Saturday, December 06, 2008

Day 18, no fridge

Continuing on the theme of a simple life, we're now on the 18th day of having no refrigerator. I'm not handling it as well as Ma Ingalls would.

Troy has taken it upon himself to order the Mother Board, which cost $100 -- not $700 as the Scary Repairman reported when he advised me to authorize his $1,000 repair job. Scary Repairman was the second "professional" to check out the fridge. I was just glad when he left that he didn't kill me and hide my body in the empty side-by-side.
The first repairman, Sheldon, seemed definitely more trustworthy, but he was just in way over his head. He looked at the compressor for an hour and just kept shaking his head. Towards the end of his visit, he asked Troy if we were church-goers. At the time, I couldn't figure out what he was getting at -- was he wondering why we have so many kids? Now I'm starting to think it was his subtle way of suggesting that we pray for a miracle.
The third repairman arrived when I was just pulling out of the driveway. Troy was home, and when I saw that repairman's truck pull up, I burned rubber down the road because I couldn't handle being involved in another clusterfuck. When I returned, he was gone and Troy said that I hadn't missed anything; #3 was clueless, too.
I know it's probably hard to muster sympathy, b/c you're probably thinking: why don't you just go buy a new refrigerator?
But you see, the one we have is built in, and so it's a strange size, and it's significantly cheaper to fix it rather than replace it. I'm constantly trying to pare down, and can't bring myself to buy a second refrigerator (assuming this main one can be saved).
So every day, we buy a bag of ice for $1.79 and I've pretty much thrown out all the condiments, as time has ticked by, save for the Tabasco sauce. Worcestershire sauce, and soy sauce. I buy frozen items that the boys like in small packages (like blueberries) so they can eat them right away. No storing!
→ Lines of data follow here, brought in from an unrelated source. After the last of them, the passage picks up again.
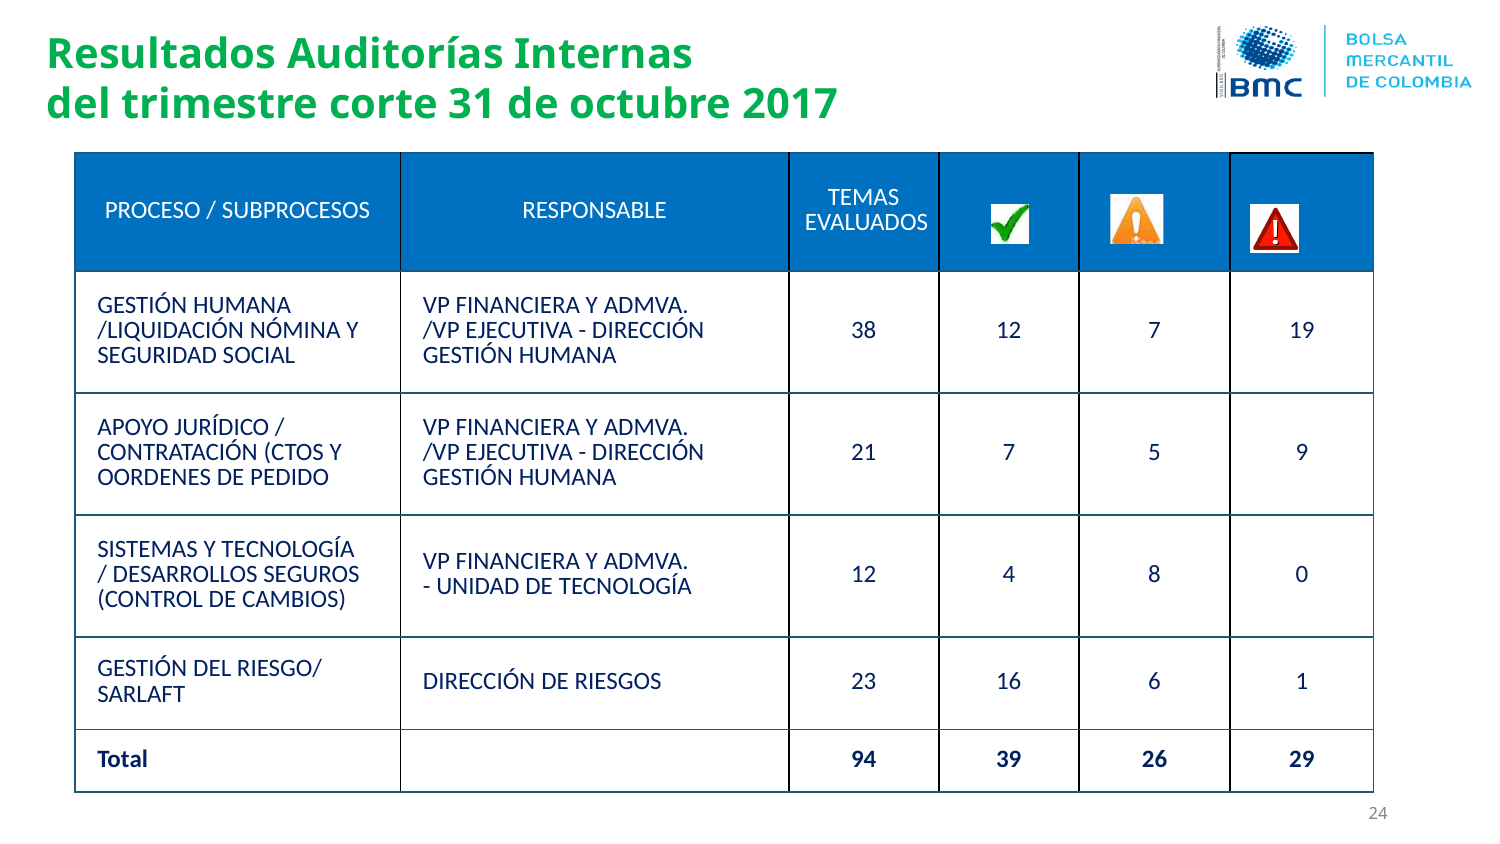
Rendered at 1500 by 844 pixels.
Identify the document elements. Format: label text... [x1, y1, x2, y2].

table_cell 9 [1231, 394, 1373, 514]
table_header [1231, 154, 1373, 270]
table_header TEMAS EVALUADOS [790, 154, 938, 270]
table_cell 12 [940, 272, 1078, 392]
table_cell GESTIÓN DEL RIESGO/ SARLAFT [76, 638, 400, 729]
text_box [74, 19, 1388, 152]
table_cell 26 [1080, 730, 1229, 791]
table_cell 23 [790, 638, 938, 729]
table_cell 5 [1080, 394, 1229, 514]
table_cell APOYO JURÍDICO / CONTRATACIÓN (CTOS Y OORDENES DE PEDIDO [76, 394, 400, 514]
table_cell 6 [1080, 638, 1229, 729]
table_cell 94 [790, 730, 938, 791]
table_cell [401, 730, 788, 791]
table_cell DIRECCIÓN DE RIESGOS [401, 638, 788, 729]
table_cell 7 [1080, 272, 1229, 392]
picture [1110, 194, 1164, 244]
table_cell 1 [1231, 638, 1373, 729]
table_cell 7 [940, 394, 1078, 514]
table_cell 19 [1231, 272, 1373, 392]
picture [1249, 204, 1299, 254]
picture [990, 204, 1029, 244]
table_cell 12 [790, 516, 938, 636]
table_header PROCESO / SUBPROCESOS [76, 154, 400, 270]
table_cell Total [76, 730, 400, 791]
table_cell 38 [790, 272, 938, 392]
table_cell VP FINANCIERA Y ADMVA. /VP EJECUTIVA - DIRECCIÓN GESTIÓN HUMANA [401, 272, 788, 392]
table_cell SISTEMAS Y TECNOLOGÍA / DESARROLLOS SEGUROS (CONTROL DE CAMBIOS) [76, 516, 400, 636]
table_cell VP FINANCIERA Y ADMVA. /VP EJECUTIVA - DIRECCIÓN GESTIÓN HUMANA [401, 394, 788, 514]
table_cell 29 [1231, 730, 1373, 791]
table_header [1080, 154, 1229, 270]
table_cell GESTIÓN HUMANA /LIQUIDACIÓN NÓMINA Y SEGURIDAD SOCIAL [76, 272, 400, 392]
table_cell 39 [940, 730, 1078, 791]
table_cell 8 [1080, 516, 1229, 636]
table_cell 0 [1231, 516, 1373, 636]
table_cell 16 [940, 638, 1078, 729]
table_cell VP FINANCIERA Y ADMVA. - UNIDAD DE TECNOLOGÍA [401, 516, 788, 636]
picture [1388, 25, 1474, 101]
table_header [940, 154, 1078, 270]
table_cell 4 [940, 516, 1078, 636]
table_cell 21 [790, 394, 938, 514]
table_header RESPONSABLE [401, 154, 788, 270]
text_box Resultados Auditorías Internas del trimestre corte 31 de octubre 2017 [46, 27, 1088, 115]
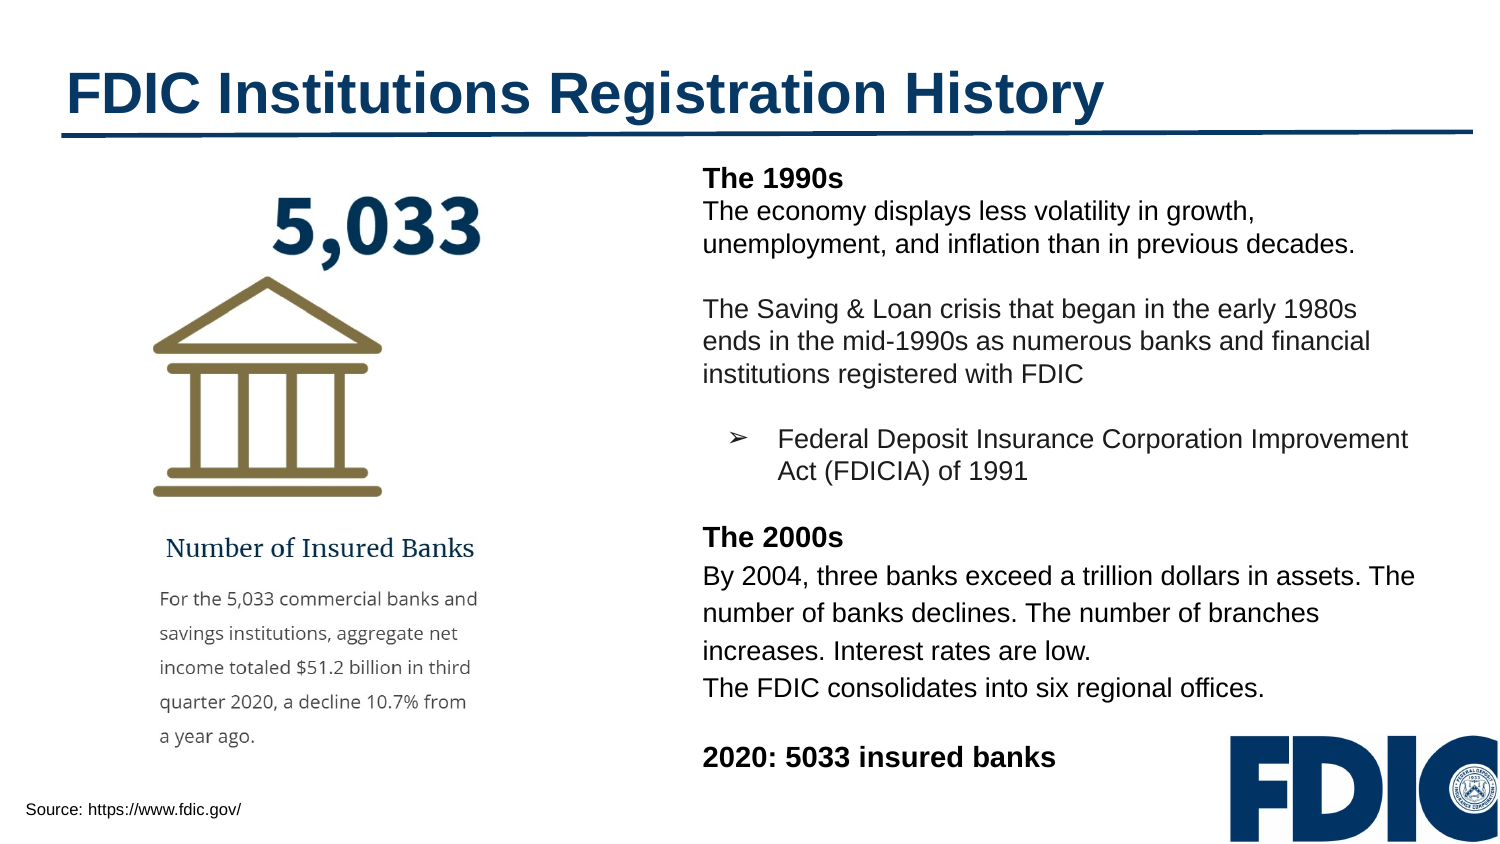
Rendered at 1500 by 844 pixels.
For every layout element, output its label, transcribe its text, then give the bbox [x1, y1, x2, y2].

text_box Source: https://www.fdic.gov/ [10, 784, 537, 834]
text_box The 1990s The economy displays less volatility in growth, unemployment, and inflation than in previous decades. The Saving & Loan crisis that began in the early 1980s ends in the mid-1990s as numerous banks and financial institutions registered with FDIC Federal Deposit Insurance Corporation Improvement Act (FDICIA) of 1991 The 2000s By 2004, three banks exceed a trillion dollars in assets. The number of banks declines. The number of branches increases. Interest rates are low. The FDIC consolidates into six regional offices. 2020: 5033 insured banks [687, 144, 1436, 844]
picture [1227, 733, 1500, 844]
title FDIC Institutions Registration History [51, 29, 1449, 124]
picture [133, 143, 505, 777]
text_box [61, 131, 1474, 136]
Troy confessed the other night that he kind of likes the simplicity of living out of the cooler. Any charm has worn off for me. Tonight we're going to a party and I know there's going to be some good food passed around, like crabcakes, but I am most excited about the prospect of drinking a cold drink with fresh ice cubes that don't come out of a dubious plastic bag. I just want to shovel clean ice down my gullet. (You know how we Americans are about our icy cold drinks -- if I'm going to quaff a room-temperature beverage, I want it to be because I'm sitting on a tuffet in Morocco.)
The mother board is supposed to arrive Wednesday, and the hope is that it is the one & only board that needs replacing, not it + any of the other four boards in the compressor.

4 comments:

Anonymous said...

It's Chritmas; you're supposed to be visited by three WISE men, not three rednecks in pick-up trucks!

maybe you need to arrange a nativity scene around your fridge and refer to it as baby jesu...

then a Christmas miracle (or virgin mother board) will happen.

julie said...

Who knew that refrigerator technique could be so complicated?

Here, we could easily do without a fridge in the winter I suppose (I use the balcony to store stuff that doesn't fit in), but in FL, I guess it's exhausting.

Good luck with the Mother Board!

Anonymous said...

Oh geez Lisa! What a mess!

Have you thought of buying some dry ice? That will keep a very large cooler cold.

megan

Anonymous said...

"Good luck with the Mother Board!"

Or as I call it: The Mother F%*&er Board.